Universal Credit : la « poll tax » de Theresa May
A l’approche de l’hiver, les banques alimentaires du Royaume-Uni tirent le signal d’alarme. Elles annoncent déjà qu’elles devront lutter pour faire face à la flambée des besoins d’urgence autour des fêtes de Noël. La raison de ce cri de détresse tient en deux mots : Universal Credit. Cette réforme du système de solidarité britannique a certes connu un échec cinglant à la chambre des Communes en octobre dernier. Mais les conservateurs espèrent toujours pouvoir généraliser un dispositif expérimenté dans divers comtés du pays depuis 2011. Il doit d’ailleurs être déployé dans 60 sites supplémentaires en ce mois de novembre.
Universal Credit est supposé unifier en une seule six allocations existant aujourd’hui dont les allocations logement et chômage ainsi que les crédits d’impôts. On s’y inscrit uniquement en ligne. Le but officiel est de simplifier le système britannique d’aide sociale et d’inciter les bénéficiaires à chercher du travail. Le premier problème est que les bénéficiaires doivent attendre au moins 42 jours avant que Universal Credit ne leur soit versé ; en pratique, le délai tourne plutôt autour de 60 jours… Cela cause, entre autres, une flambée des arriérés de loyers et le recours massif aux banques alimentaires.

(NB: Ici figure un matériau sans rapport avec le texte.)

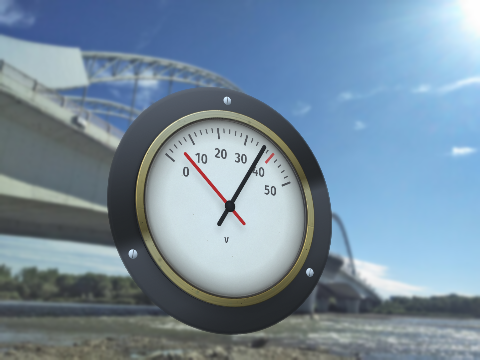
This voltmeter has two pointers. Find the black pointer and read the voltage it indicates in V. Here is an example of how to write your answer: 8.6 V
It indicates 36 V
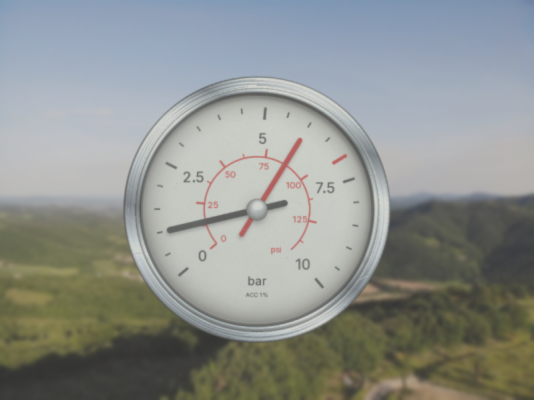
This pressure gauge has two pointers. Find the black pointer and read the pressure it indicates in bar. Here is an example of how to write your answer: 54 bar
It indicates 1 bar
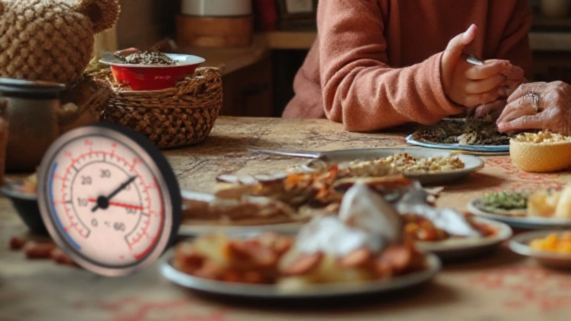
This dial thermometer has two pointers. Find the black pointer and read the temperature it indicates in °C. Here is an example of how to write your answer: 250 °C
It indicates 40 °C
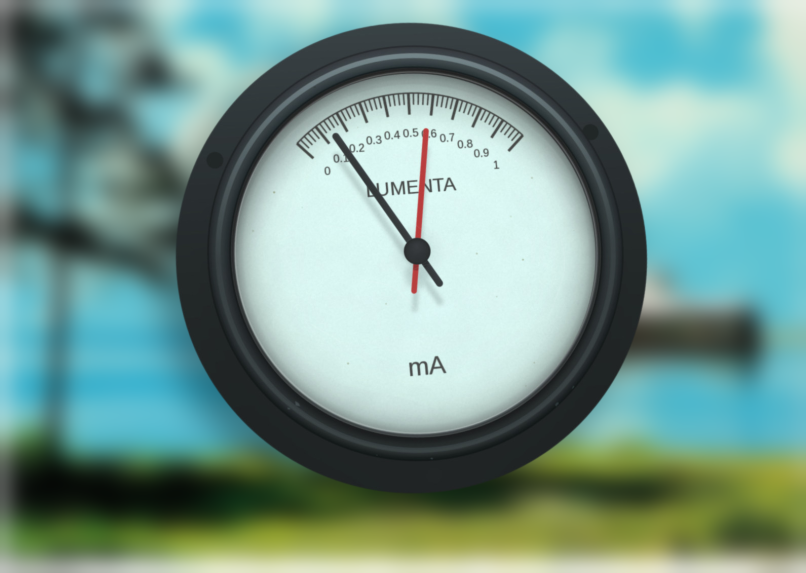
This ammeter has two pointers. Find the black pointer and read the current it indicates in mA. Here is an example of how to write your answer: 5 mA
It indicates 0.14 mA
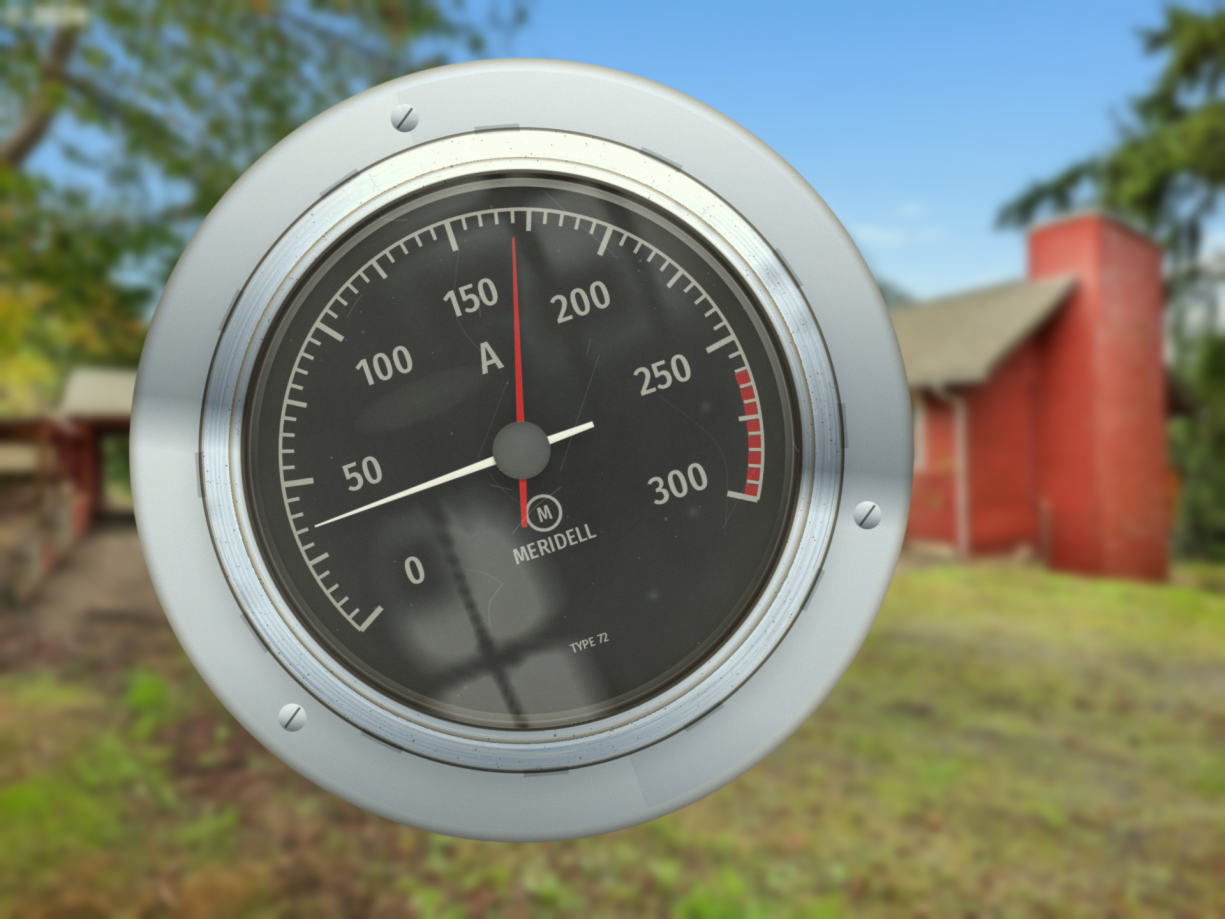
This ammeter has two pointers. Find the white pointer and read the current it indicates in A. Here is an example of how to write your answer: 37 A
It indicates 35 A
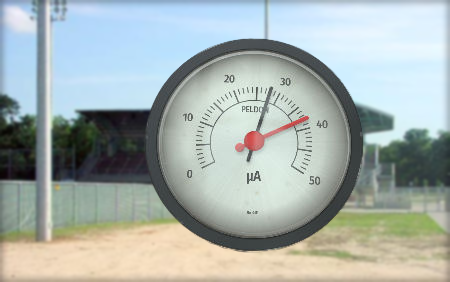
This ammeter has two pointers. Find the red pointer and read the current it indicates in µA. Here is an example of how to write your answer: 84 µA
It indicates 38 µA
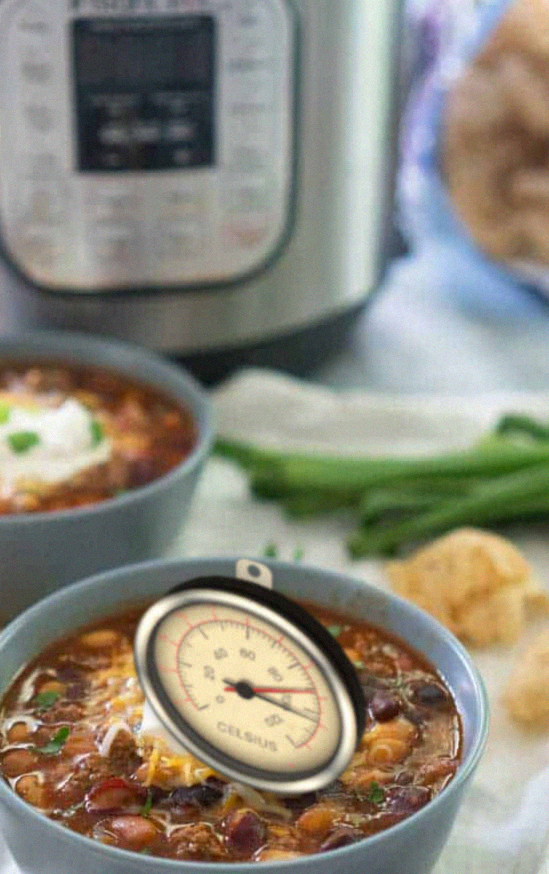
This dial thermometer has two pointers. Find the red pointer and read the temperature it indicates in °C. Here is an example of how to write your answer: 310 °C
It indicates 90 °C
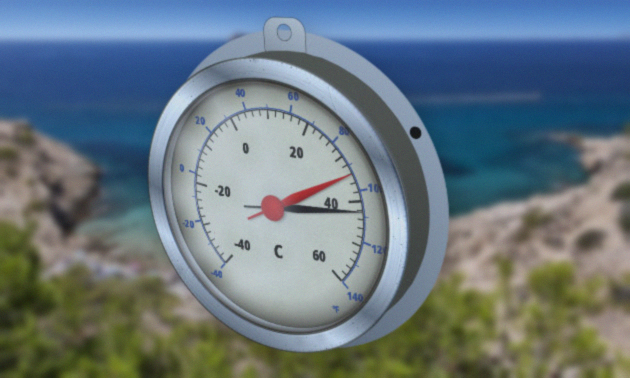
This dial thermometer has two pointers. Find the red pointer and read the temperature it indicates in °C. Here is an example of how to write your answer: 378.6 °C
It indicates 34 °C
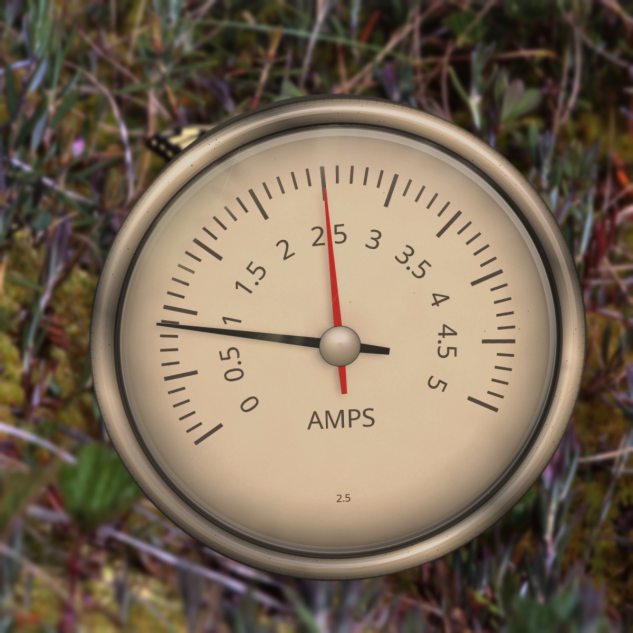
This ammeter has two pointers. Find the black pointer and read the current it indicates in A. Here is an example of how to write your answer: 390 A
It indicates 0.9 A
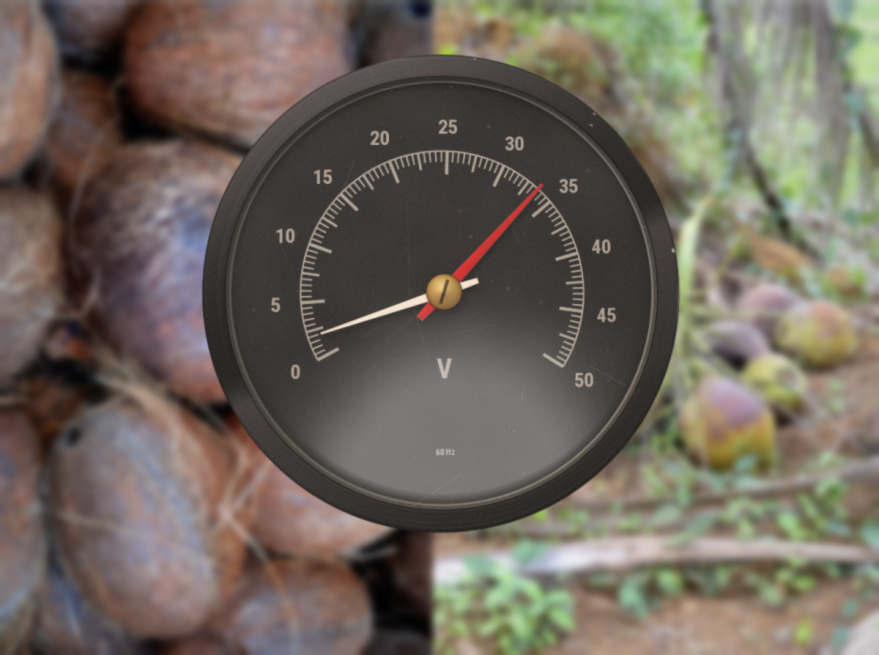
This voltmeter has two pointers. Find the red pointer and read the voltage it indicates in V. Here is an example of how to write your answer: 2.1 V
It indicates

Selon Trussell Trust, la plus importante d’entre-elles, la fréquentation a augmenté de 30% dans ses centres implantés dans des zones où Universal Credit fonctionne déjà. Dans les sites où le système classique est encore en vigueur cette hausse est contenue à 12%… Témoin de la gravité de la situation sociale en Grande-Bretagne, les 428 centres du Trussell Trust ont distribué 587,000 paquets d’urgence contenant trois jours de nourriture depuis avril. 2017 semble devoir devenir une année record en matière de distribution alimentaire d’urgence.
Le déploiement de Universal Credit est en passe de tourner au fiasco. Y compris économiquement. Alors qu’un de ses initiateurs, Chris Grayling alors mnistre de l’emploi, avait estimé le coût de cette mesure à 2.2 milliards de livres, il atteindrait aujourd’hui 15.8 milliards… Signe que le gouvernement est préoccupé, le Department for Work and Pensions (le ministère du travail et des affaires sociales) a décidé d’ester en justice pour bloquer la parution de rapports concernant la mesure phare de la politique sociale des conservateurs.
Le parti travailliste a fait de la lutte contre Universal Credit son cheval de bataille en matière de politique intérieure. En lien avec les syndicats, il a lancé une pétition demandant la suspension et la modification du dispositif. La motion demandant la pause du déploiement de Universal Credit a été votée par 299 voix contre 0 ; un membre conservateur du parlement a joint sa voix à celle des travaillistes. Ce vote unique permet de ne pas rendre nul le scrutin parlementaire et offre une victoire morale aux travaillistes.
Certes, le succès est symbolique car non contraignant. Et la première ministre refuse de repousser la généralisation du dispositif. Mais elle met en lumière les difficultés politiques que rencontre le gouvernement sur ce sujet. Même le très conservateur Daily Telegraph émet des réserves sur ce qui apparaît désormais comme la « Poll Tax » de Theresa May. La « poll tax », après avoir jeté des milliers de manifestants dans les rues, avait précipité la chute de Margaret Thatcher au début des années 90.
Alors que 25 parlementaires tory ont appelé à « ralentir » et à « adoucir » le déploiement de la réforme de l’aide sociale initiée par George Osborne et Iain Duncan-Smith, l’ancien premier ministre John Major est sorti de sa réserve. Souhaitant que « le parti (conservateur) montre à nouveau son coeur », il a proposé de mettre Universal Credit en pause pour en corriger les « perversions ».
Parmi les aspects toxiques du système, outre les délais de paiement quand un bénéficiaire intègre Universal Credit, la fin du calcul annuel des revenus pose problème. En effet, si un travailleur pauvre vient à gagner un peu plus un mois, y compris par un abattement d’impôts (qui est considéré comme un revenu par la réforme), il se voit privé d’allocations le mois suivant.
C’est ce qui est arrivé à Siobhán O’Connor, nouvellement enceinte, qui n’a pas été avertie que la remise de 300 livres d’impôts dont elle a bénéficié la priverait d’allocations le mois suivant. Elle a donc acheté de quoi préparer l’arrivée de son enfant avant de se retrouver dépourvue de toutes ressources. La multiplication de ce genre de situations commence à retourner l’opinion contre une mesure qui était auparavant populaire.